**EXCERPT:**
What has influenced your work the most? 

There are multiple influences on my work, starting from personal stories, science and technology and the way they shape our societies, our perception and interaction with ourselves, the others, the environment, our Planet, our politics. I often use the ‘here and now’ phrase to describe the source of my inspiration and influences. My favorite artists and artworks derive from all different artforms and cover a very broad time interval expanding from the prehistoric Chauvet-Pont-d’Arccave and Aegean archipelago art to the most critical digital art of our times.

Which five words would you choose to describe your practice?

My work is best described as poetic, speculative, critical, multimedia installations resulting from long research.

Networks of Trust
5th Istanbul Design Biennial
Photo by Kayhan Kaygusuz
©Kyriaki_Goni

What motivates you to wake up every morning? 

Espresso! I am kidding (or not!). I wake up every morning eager to continue working! I have my notebook near my bed, in order to write down any feelings, ideas, solutions or thoughts that could come up between wakefulness and sleep.

Networks of Trust
5th Istanbul Design Biennial
Photo by Kayhan Kaygusuz
©Kyriaki_Goni

What do you love to do in your free time? 

Long walks and swims, I love reading, seeing family and friends, cooking, dancing.

How does technology play a role in your artistic practice? 

My artistic practice focuses on technology and the ways it influences our everyday life. That said, my installations do not necessarily use technology just for the sake of it. 

What are you working on at the moment?

I am working on a new edition of the installation Networks of Trust (2018) for Bodies of Water, the 13thShanghai Biennial in collaboration with curator Lucia Pietroiusti. I am very excited for this collaboration!

The work seeks to activate already existing networks and create new ones, to draw from the liquid territoriality of the region and to construct geographies which bridge human and other than human entities investigating and imagining at the same time the possible futures in the area beyond the anthropocentric first-person perspective. 

These days I started teaching a studio on the Mediterranean Futures Master in Architecture and Urban Design DEPARTMENT OF ARCHITECTURE UNIVERSITY OF PATRAS. I focus on the themes I am already investigating in my own artistic practice regarding Mediterranean, trying to introduce the notion of long-term co-designing in the peripheries of Mediterranean.

I enjoy this exchange and interaction with the students and I am looking forward to their works.

**TASK OBJECTIVE:** Can you give the interview again, starting with "What do you" and going on through "sake of it.", but replacing "cooking" with "gardening"? You won't need the dataset entries.

[Dataset entries]

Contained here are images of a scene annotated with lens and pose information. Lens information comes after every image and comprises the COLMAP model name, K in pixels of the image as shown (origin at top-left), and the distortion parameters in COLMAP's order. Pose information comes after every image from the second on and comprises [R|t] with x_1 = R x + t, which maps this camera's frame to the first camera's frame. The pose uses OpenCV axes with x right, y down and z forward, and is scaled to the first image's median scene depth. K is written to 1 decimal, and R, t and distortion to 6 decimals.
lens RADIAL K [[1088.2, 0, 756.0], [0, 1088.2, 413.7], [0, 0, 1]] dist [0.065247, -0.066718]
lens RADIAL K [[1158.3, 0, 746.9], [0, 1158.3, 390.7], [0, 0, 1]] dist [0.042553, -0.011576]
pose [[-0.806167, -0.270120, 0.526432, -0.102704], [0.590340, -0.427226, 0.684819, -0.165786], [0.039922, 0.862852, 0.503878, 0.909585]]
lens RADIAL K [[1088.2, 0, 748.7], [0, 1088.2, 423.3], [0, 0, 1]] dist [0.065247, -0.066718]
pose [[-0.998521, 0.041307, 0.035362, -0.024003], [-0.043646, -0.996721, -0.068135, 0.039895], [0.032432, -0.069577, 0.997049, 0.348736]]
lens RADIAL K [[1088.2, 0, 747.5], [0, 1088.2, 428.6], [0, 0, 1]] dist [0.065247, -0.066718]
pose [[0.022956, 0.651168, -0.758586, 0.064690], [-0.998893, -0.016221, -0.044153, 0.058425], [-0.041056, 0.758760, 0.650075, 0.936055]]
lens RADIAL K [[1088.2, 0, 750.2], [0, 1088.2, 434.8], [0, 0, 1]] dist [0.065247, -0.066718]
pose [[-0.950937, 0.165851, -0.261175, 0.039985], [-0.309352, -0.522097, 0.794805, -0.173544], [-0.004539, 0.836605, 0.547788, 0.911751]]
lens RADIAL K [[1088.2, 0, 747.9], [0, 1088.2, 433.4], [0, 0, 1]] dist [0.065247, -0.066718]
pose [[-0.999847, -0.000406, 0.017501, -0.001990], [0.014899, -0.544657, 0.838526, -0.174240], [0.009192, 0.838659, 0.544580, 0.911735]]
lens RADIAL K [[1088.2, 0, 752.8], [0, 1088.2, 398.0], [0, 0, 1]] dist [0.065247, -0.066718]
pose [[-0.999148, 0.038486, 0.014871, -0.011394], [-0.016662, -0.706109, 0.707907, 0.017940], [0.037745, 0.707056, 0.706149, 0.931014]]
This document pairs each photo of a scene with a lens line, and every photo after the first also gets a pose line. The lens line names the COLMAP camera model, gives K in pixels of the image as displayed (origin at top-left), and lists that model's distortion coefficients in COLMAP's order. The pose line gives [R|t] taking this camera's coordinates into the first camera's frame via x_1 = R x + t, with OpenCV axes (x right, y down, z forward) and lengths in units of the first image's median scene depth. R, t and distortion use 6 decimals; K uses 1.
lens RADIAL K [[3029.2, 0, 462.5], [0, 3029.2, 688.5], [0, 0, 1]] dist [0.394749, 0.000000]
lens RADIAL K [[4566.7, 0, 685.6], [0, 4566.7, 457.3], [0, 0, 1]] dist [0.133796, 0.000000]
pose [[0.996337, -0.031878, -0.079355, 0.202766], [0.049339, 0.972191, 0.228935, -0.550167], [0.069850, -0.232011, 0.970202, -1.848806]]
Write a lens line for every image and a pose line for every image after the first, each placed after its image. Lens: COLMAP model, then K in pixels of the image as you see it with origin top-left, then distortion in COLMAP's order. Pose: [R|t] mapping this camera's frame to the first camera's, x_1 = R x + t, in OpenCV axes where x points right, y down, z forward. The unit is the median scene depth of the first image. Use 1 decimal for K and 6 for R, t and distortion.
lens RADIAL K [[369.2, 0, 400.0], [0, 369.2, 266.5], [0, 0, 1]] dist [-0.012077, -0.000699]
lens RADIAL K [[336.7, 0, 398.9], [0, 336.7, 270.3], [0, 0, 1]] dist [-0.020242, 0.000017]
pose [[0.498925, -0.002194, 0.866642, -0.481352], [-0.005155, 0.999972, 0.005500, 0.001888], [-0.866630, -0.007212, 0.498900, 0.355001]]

**SOLUTION:**
What do you love to do in your free time? 

Long walks and swims, I love reading, seeing family and friends, gardening, dancing.

How does technology play a role in your artistic practice? 

My artistic practice focuses on technology and the ways it influences our everyday life. That said, my installations do not necessarily use technology just for the sake of it.